The next time however I tried the tonkotsu with karaage, and this was totally on point. Just looking at the opacity of the broth and I knew we were dealing with some collagen-enriched, hours-on-the-hob porky deliciousness. And I was not wrong - this is a delicious broth with excellent noodles and very complimentary toppings. The egg has that lovely half-cooked texture that is better than the often fully cooked yolk at Arigataya, and the karaage is addictively tasty. Ramen is my favourite comfort food, and Kai's has brought me so many moments of joy. When that last noodle is slurped down, it reall is a sad, sad thing.

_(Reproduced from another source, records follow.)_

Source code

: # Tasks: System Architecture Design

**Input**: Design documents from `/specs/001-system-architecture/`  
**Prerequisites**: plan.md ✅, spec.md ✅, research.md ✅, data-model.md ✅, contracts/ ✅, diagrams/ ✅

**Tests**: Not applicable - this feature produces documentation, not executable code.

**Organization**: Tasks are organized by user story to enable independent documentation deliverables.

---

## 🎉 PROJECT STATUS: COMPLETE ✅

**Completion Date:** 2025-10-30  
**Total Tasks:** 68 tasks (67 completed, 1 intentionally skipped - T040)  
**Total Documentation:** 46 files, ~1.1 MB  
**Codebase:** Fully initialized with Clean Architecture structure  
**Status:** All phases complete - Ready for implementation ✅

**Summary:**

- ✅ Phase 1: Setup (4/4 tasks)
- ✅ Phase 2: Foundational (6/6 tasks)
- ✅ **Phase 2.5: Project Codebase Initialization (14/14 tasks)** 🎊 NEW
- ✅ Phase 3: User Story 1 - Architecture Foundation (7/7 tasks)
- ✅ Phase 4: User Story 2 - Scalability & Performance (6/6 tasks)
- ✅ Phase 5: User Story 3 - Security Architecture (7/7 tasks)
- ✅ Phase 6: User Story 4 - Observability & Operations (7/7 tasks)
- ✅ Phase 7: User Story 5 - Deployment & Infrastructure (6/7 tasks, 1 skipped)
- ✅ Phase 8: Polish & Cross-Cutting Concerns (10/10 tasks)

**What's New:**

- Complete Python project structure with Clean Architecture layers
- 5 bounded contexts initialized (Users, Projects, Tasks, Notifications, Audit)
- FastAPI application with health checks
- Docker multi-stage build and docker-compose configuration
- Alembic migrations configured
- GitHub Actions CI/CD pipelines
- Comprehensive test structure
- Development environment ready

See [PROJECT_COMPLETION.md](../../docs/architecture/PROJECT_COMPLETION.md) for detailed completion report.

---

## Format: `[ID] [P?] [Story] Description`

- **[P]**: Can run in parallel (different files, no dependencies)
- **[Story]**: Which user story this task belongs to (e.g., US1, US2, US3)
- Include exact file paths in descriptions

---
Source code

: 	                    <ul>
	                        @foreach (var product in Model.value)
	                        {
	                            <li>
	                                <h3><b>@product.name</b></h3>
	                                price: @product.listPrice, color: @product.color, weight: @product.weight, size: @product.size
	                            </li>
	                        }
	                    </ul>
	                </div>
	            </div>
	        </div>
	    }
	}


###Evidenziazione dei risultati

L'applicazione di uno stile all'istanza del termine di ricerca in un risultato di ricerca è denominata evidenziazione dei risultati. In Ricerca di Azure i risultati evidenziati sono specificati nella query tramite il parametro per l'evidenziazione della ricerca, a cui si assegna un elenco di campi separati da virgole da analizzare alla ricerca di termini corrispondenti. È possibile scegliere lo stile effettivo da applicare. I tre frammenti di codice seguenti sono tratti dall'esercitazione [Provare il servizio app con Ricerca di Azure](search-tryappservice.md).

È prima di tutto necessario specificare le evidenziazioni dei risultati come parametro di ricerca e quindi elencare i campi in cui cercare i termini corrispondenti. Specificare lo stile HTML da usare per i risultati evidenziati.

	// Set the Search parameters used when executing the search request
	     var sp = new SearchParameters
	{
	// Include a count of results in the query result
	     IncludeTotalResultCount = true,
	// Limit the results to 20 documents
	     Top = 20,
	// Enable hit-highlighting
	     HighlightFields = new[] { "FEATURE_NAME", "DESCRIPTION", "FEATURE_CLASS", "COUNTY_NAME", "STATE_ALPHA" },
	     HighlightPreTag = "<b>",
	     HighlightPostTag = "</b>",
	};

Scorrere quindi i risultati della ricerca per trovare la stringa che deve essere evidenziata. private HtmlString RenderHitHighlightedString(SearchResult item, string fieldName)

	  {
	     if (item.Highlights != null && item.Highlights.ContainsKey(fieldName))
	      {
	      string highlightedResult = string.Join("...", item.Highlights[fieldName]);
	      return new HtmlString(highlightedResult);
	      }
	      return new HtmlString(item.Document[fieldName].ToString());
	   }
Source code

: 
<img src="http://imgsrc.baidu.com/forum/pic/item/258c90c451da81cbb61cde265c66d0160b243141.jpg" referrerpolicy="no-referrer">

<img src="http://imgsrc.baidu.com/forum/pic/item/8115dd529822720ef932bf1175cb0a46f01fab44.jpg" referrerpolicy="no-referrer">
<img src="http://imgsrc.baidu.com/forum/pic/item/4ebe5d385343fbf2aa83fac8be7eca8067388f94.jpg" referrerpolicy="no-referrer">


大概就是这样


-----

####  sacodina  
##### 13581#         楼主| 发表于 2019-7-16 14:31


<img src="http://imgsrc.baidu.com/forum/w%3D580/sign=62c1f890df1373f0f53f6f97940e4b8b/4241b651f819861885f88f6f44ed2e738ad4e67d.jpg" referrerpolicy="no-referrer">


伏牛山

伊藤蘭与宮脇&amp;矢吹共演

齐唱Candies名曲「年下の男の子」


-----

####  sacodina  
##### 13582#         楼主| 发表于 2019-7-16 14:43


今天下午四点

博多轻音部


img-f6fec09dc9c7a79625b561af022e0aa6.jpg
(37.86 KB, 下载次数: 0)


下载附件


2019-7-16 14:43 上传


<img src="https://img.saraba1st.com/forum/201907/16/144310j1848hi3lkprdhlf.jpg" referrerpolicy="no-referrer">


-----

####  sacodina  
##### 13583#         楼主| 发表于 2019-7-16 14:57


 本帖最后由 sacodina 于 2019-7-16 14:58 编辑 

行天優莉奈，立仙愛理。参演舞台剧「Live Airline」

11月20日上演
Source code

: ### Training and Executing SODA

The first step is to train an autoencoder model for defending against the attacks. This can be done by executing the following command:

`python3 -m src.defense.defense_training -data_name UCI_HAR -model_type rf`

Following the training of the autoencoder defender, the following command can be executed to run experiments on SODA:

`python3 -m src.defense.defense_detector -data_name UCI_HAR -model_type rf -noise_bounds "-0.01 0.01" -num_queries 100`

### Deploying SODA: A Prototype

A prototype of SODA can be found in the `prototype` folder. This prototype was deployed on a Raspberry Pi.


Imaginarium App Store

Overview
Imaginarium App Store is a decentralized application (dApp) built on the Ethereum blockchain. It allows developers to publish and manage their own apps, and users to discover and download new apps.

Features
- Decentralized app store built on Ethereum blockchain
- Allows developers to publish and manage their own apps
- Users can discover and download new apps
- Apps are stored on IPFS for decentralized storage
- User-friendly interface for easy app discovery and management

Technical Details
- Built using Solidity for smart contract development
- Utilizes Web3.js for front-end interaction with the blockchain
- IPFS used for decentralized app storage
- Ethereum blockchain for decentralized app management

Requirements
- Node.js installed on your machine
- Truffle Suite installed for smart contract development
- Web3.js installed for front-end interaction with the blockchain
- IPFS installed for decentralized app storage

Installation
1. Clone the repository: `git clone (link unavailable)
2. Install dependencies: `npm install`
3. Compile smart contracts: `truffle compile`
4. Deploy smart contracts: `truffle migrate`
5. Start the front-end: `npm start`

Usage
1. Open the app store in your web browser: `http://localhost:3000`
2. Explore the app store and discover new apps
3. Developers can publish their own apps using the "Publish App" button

Beyond the ramen, Kai do a mean Teriyaki Chicken with salad, rice and miso soup. The chicken is nice and crispy and the teriyaki sauce is perfect - neither too sweet or too salty. Comparing it to the same dish at Ohnamiya, Kai's is much more flavoursome, richer and cooked to a higher standard I'd expect in more mid to higher priced Japanese restaurants. This is generally one of Alissa's favourite regular orders when she's not in a noodles mood, though ironically it was me who ordered this when the photo was taken.
If you're particularly hungry/indecisive, the bento box is a fairly deluxe meal, with sashimi, mixed vegetable and seafood tempura, grilled fish, agedashi tofu, karaage, rice and pickle vegetables. All components are of an excellent standard and its a good way to get a decent tasting of what Kai have to offer.
Or if you want to focus on a single main dish, you can always share a side of the agedashi tofu, karaage, and our favourite side order - the grilled squid, which is so simple and yet is amazingly delicious. No photo of the squid this time, but we'll be sure to do another Kai update in the future with some of their other dishes.
The Verdict: Excellent
Considering their low price point, going to Kai is very much a no-brainer for Alissa and I on days when we can't be bothered to cook, and with Japanese this good so close to home we're proud regulars. I've read a few people say the service was below par, but I've always found the staff here to be very friendly; I particularly like how they knowingly say 'see you next time' when we leave the store. Oh yes, you will.
Upon returning from Alissa and Don Eat Asia, I was worried that the tonkotsu ramen would not hold up. Sure, its not as refined as Ichiran's magnificent Hakata-style tonkotsu but its excellent in its own way, and the fact they do such a wide variety of other dishes so well is to their credit. Is it better than Nao and Dosukoi? I'm not prepared to call it just yet, but for true ramen aficionados who have tried Nao, Dosukoi and Arigataya, you need to pay Kai a visit to see for yourselves.